Microsoft announced some important changes for OneDrive Business customers. In just a few months, the company will start "archiving" unlicensed and unmanaged accounts within companies. According to the official documentation published on the Microsoft Learn website, unlicensed accounts "pose security and compliance risks," so the company plans to freeze those accounts and charge for their restoration:
Beginning January 27, 2025, any OneDrive user account that has been unlicensed for longer than 90 days becomes inaccessible to admins and end users. The unlicensed account is automatically archived, viewable via admin tools, but remains inaccessible until administrators take action on them."
For reference, by "unlicensed," Microsoft means unactivated accounts, expired accounts, or accounts that are not connected to a Microsoft or Office 365 subscription inside an organization.
IT admins who detected unlicensed accounts within their organizations will have several options to choose from. They can assign a license to such accounts, delete them, or archive them. Untouched accounts will be archived automatically.
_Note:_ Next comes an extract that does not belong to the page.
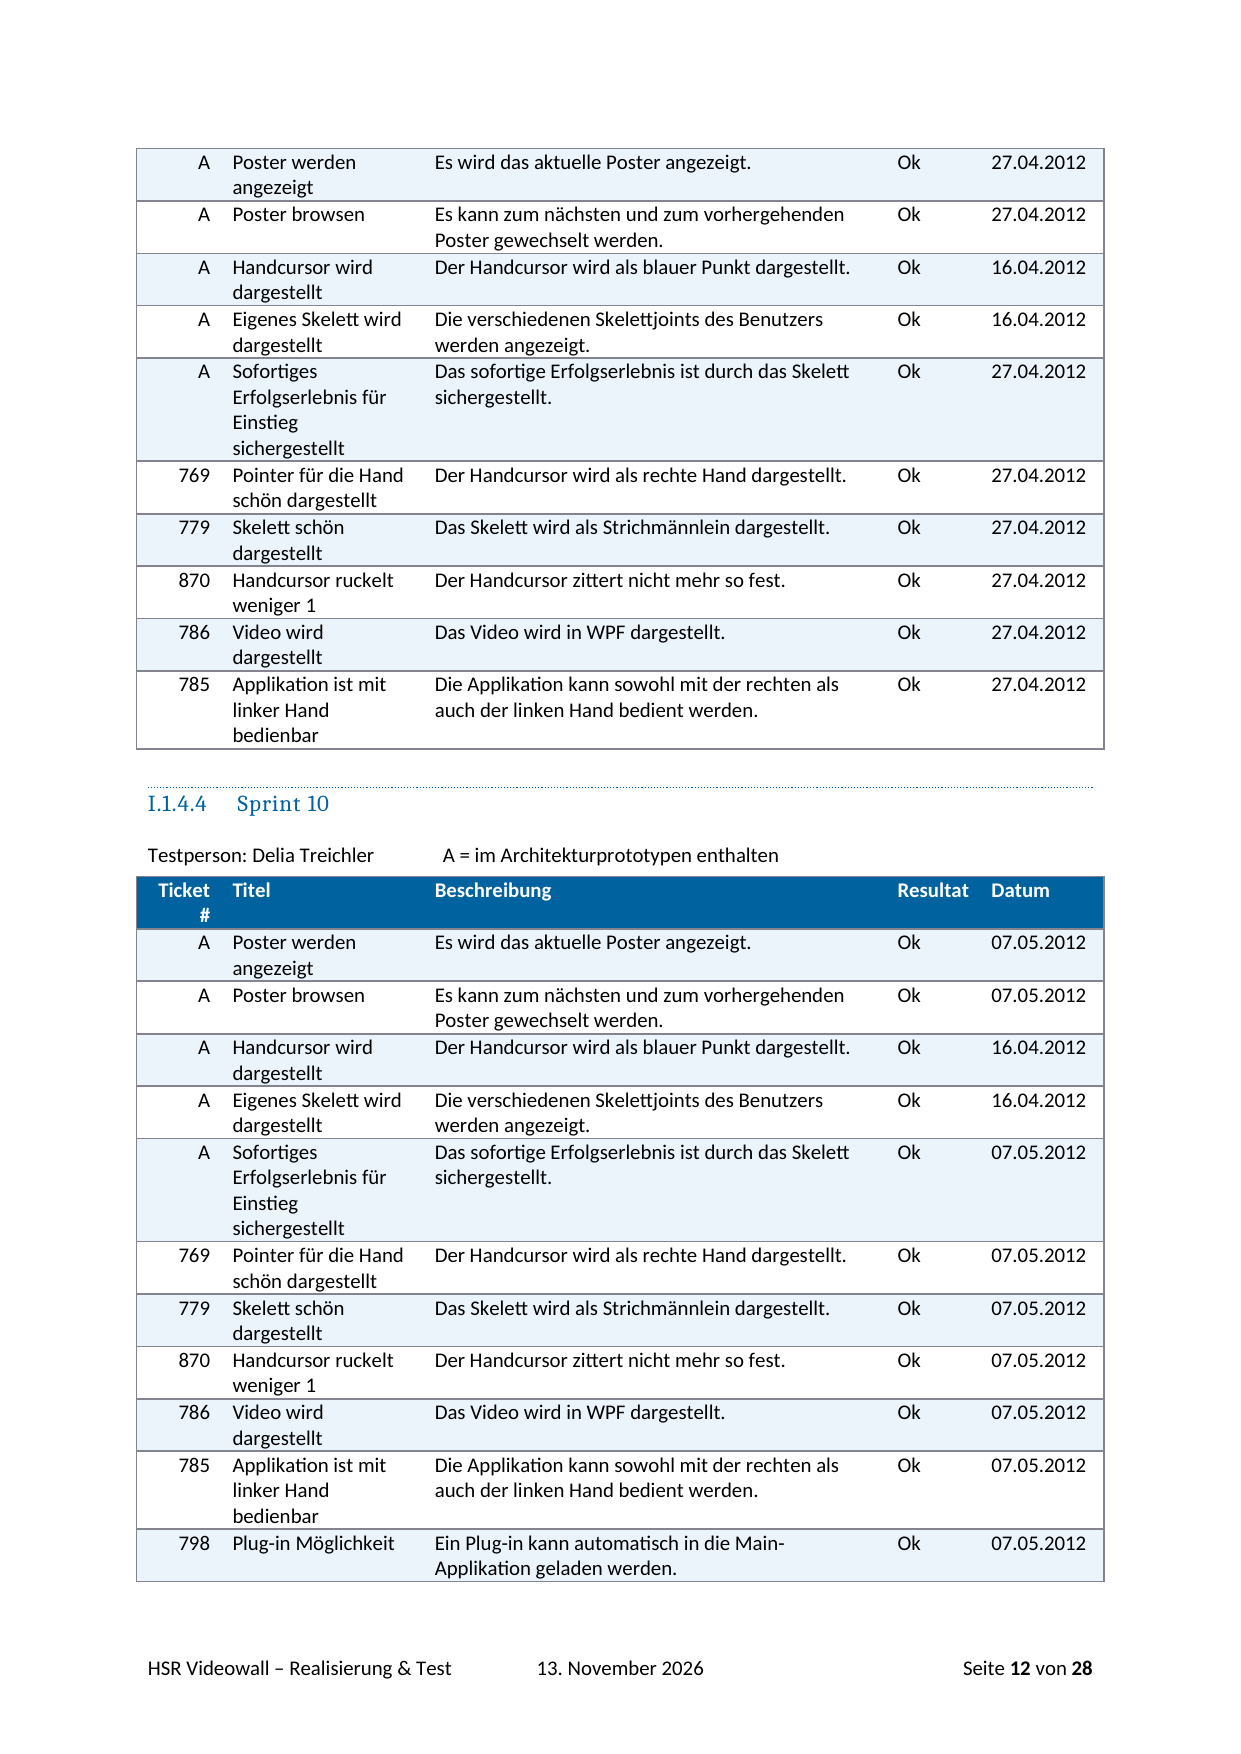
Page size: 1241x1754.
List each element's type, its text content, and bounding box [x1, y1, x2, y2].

The archiving option will let users keep the contents of their OneDrive accounts, but getting that info back will require paying Microsoft a fee of $0.05 per gigabyte per month and an extra $0.60 per gigabyte. According to the documentation, billing for Microsoft 365 Archive Unlicensed Accounts will be available starting April 2025.
Administrators can detect unlicensed OneDrive accounts by doing the following:
- Sign in to the SharePoint admin center with your work or school account.
- Go to Reports and select User reports.
- Under OneDrive usage, select Unlicensed users.
- You can download the report as a CSV file.
Microsoft also promises to release an interactive UI for checking usernames and extra details of unlicensed OneDrive accounts somewhere in January 2025.
You can find more information about unlicensed OneDrive accounts and what will soon happen to them in the official documentation (via Petri).